Chiun's eyes became vague, and briefly he stroked the white threads on his chin. "This time even my wisdom is dwarfed by Smith's inscrutability."

"I thought so," Remo replied, and opened the airline magazine. He hated airline magazines, especially the pap they printed up since the big budget crunch. "Smitty's probably just worried that whoever is doing all the killing is gonna give him some competition."

"Yes!" Chiun hissed. "That is the reason!"

"Naw. I was just pulling your leg."

"Do not touch my leg. You have bumbled into the correct answer, Remo Williams. The Emperor Smith is concerned that these upstarts will step into the spotlight and accept the glory for this work. And yet it is we who deserve the glory. Now Smith is regretting that he did not take my advice to proclaim the greatness of our achievements."

"I don't think so."

"Consider it. Time and again the glorious achievements of Chiun have gone unheralded, and thus the greatness of the Emperor Smith is unheralded."

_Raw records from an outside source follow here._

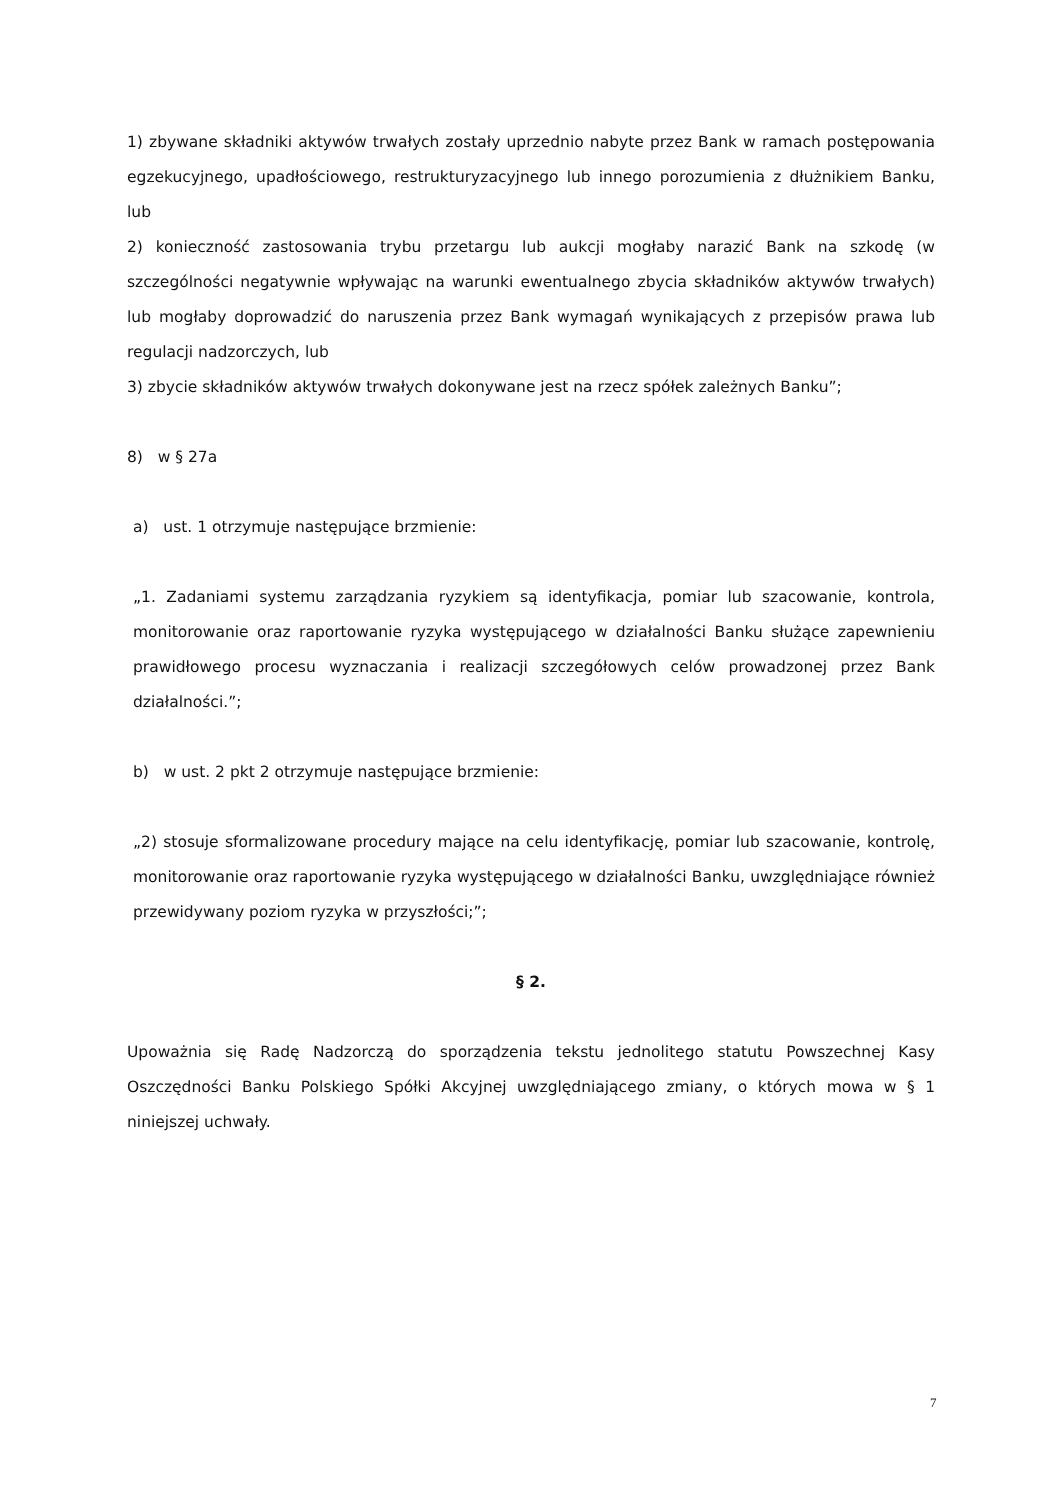1) zbywane składniki aktywów trwałych zostały uprzednio nabyte przez Bank w ramach postępowania egzekucyjnego, upadłościowego, restrukturyzacyjnego lub innego porozumienia z dłużnikiem Banku, lub
2) konieczność zastosowania trybu przetargu lub aukcji mogłaby narazić Bank na szkodę (w szczególności negatywnie wpływając na warunki ewentualnego zbycia składników aktywów trwałych) lub mogłaby doprowadzić do naruszenia przez Bank wymagań wynikających z przepisów prawa lub regulacji nadzorczych, lub
3) zbycie składników aktywów trwałych dokonywane jest na rzecz spółek zależnych Banku”;
8) w § 27a
a) ust. 1 otrzymuje następujące brzmienie:
„1. Zadaniami systemu zarządzania ryzykiem są identyfikacja, pomiar lub szacowanie, kontrola, monitorowanie oraz raportowanie ryzyka występującego w działalności Banku służące zapewnieniu prawidłowego procesu wyznaczania i realizacji szczegółowych celów prowadzonej przez Bank działalności.”;
b) w ust. 2 pkt 2 otrzymuje następujące brzmienie:
„2) stosuje sformalizowane procedury mające na celu identyfikację, pomiar lub szacowanie, kontrolę, monitorowanie oraz raportowanie ryzyka występującego w działalności Banku, uwzględniające również przewidywany poziom ryzyka w przyszłości;”;
§ 2.
Upoważnia się Radę Nadzorczą do sporządzenia tekstu jednolitego statutu Powszechnej Kasy Oszczędności Banku Polskiego Spółki Akcyjnej uwzględniającego zmiany, o których mowa w § 1 niniejszej uchwały.
7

"Oh, really? The glorious achievements of Chiun? Solo?"

"Chiun and his faithful houseboy, then," Chiun said, annoyed at the interruption. "Now this gang of upstarts will come in and do the work we do, but on a larger scale. Instead of assassinating a few ne'er-do-wells, they have come into assassinate hundreds of corrupt government workers."

"Yeah, like the guys who patch the potholes," Remo reminded him.

"This does not matter. It is not true value but the promotion of the value that matters to the dull-witted white," lectured Chiun. "If we say we assassinated twenty men and they claim they assassinated a hundred men, which number will the dull-witted, sofa-sitting American be most impressed by?"

"Are we talking about television commercials? I don't think Smitty'll go for that."

"And if we then try to explain that we have taken the high road and assassinated only the most dangerous and damaging criminals, what then shall happen?"

Remo waited.

"I asked you, what then shall happen?"

"I thought it was a hypothetical—"

"It was not! What then shall happen?"

"I don't know."

"Exactly. That same blank look. And then, of course,

click! They change the channel. Whites have such microscopic levels of intelligence that the simplest of explanations befuddles them completely and bores them utterly."

"You said it!" The tall, dark-skinned, clean-cut man in the next row was craning his neck over the seat, nodding. He looked like a vice President of accounting from a big, bland financial corporation. "The white folks I know can't think themselves oat of a brown paper sack."

"Quiet!" Chiun barked. "You are as white as my buffoon of a son!"